Source text —
Content starts

Date of Award

12-2016

Document Type

Thesis

Degree Name

Master of Science in Nursing (MSN)

First Advisor

Tracy Arnold

Abstract

It is the bedside nurse that spends the most time and effort managing symptoms of the diabetic patient during the course of a hospitalization. With the goal of optimal blood sugar levels of each patient to promote healing and wellbeing, this task can be quiet daunting. It is imperative for the acute care nurse to acquire a competency level of diabetes management that exhibits evidence-based practice, regardless of length of work experience, in order for patients to receive excellent care. This research studied the level of comfort, familiarity, and knowledge of new nurse graduates while answering the question, “When does inpatient diabetes management readiness begin?” Despite their years of experience, studies report that nurses are managing the care of patients without an adequate level of knowledge related to the clinical decisions necessary in caring for diabetic patients. This, along with the plethora of tasks including blood sugar monitoring several times a day, being aware of caloric intake, overseeing mealtimes and snacks, administering insulin and/or glycemic throughout the day, as well as keeping the physician updated on patients diabetic trends and recommendations, proves to be a great challenge. All of these tasks mentioned help to make up the long list of activities an acute care nurse is responsible for managing, often for several patients, during any given shift.

A qualitative study was conducted to evaluate the knowledge level of new graduate nurses, employed one year or less, along with their feelings of comfort and familiarity of managing the care of patients with diabetes at the bedside. New nurse graduate participants (n = 75) were obtained through a Nurse Residency Program of a Magnet designated hospital located in the Southeast, United States. Data was collected using the Diabetes Management Knowledge Assessment Tool (DMKAT), along with a demographic survey, each administered separately to ensure participants privacy. On average, nurses in this study rated their comfort level of managing diabetes at 7.05 mean and their familiarity level at 5.79 mean. However, from the participant’s test scores of the DMAKT, the overall mean rating for knowledge level of diabetes management was .5844. This result indicated poor actual knowledge of how to appropriately manage diabetic patients at the bedside. Developers of the DMAKT deemed the adequate knowledge should be a score of at least 80 percent. The 58% pass rate in this study indicated there is a significant lack of knowledge exhibited among new nurse graduates’ competency level with bedside management of diabetic patients. Educational institutions and healthcare facilities should be aware of this knowledge gap among new nursing graduates, and take swift strategic action to bring this separation of knowledge level and practice together to ensure competency in the care of a disease that affects 29.1 million Americans today (Center for Disease Control and Prevention (CDC), 2014).

Content ends

Supplied data —
Content starts

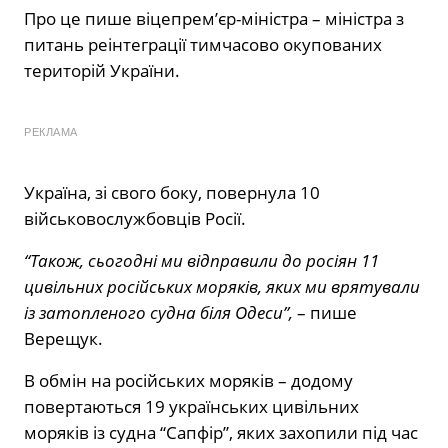
Про це пише віцепрем’єр-міністра – міністра з
питань реінтеграції тимчасово окупованих
територій України.
РЕКЛАМА
Україна, зі свого боку, повернула 10
військовослужбовців Росії.
“Також, сьогодні ми відправили до росіян 11
цивільних російських моряків, яких ми врятували
із затопленого судна біля Одеси”,
– пише
Верещук.
В обмін на російських моряків – додому
повертаються 19 українських цивільних
моряків із судна “Сапфір”, яких захопили під час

Content ends

What is being asked —
Answer these questions using the thesis abstract:
(a) Who was the first advisor?
(b) How many new nurse graduates took part in the study?
(c) What score did the developers of the assessment tool consider adequate knowledge?
Please answer from the thesis abstract alone, not from the records.

Written answer —
(a) Tracy Arnold
(b) 75
(c) At least 80 percent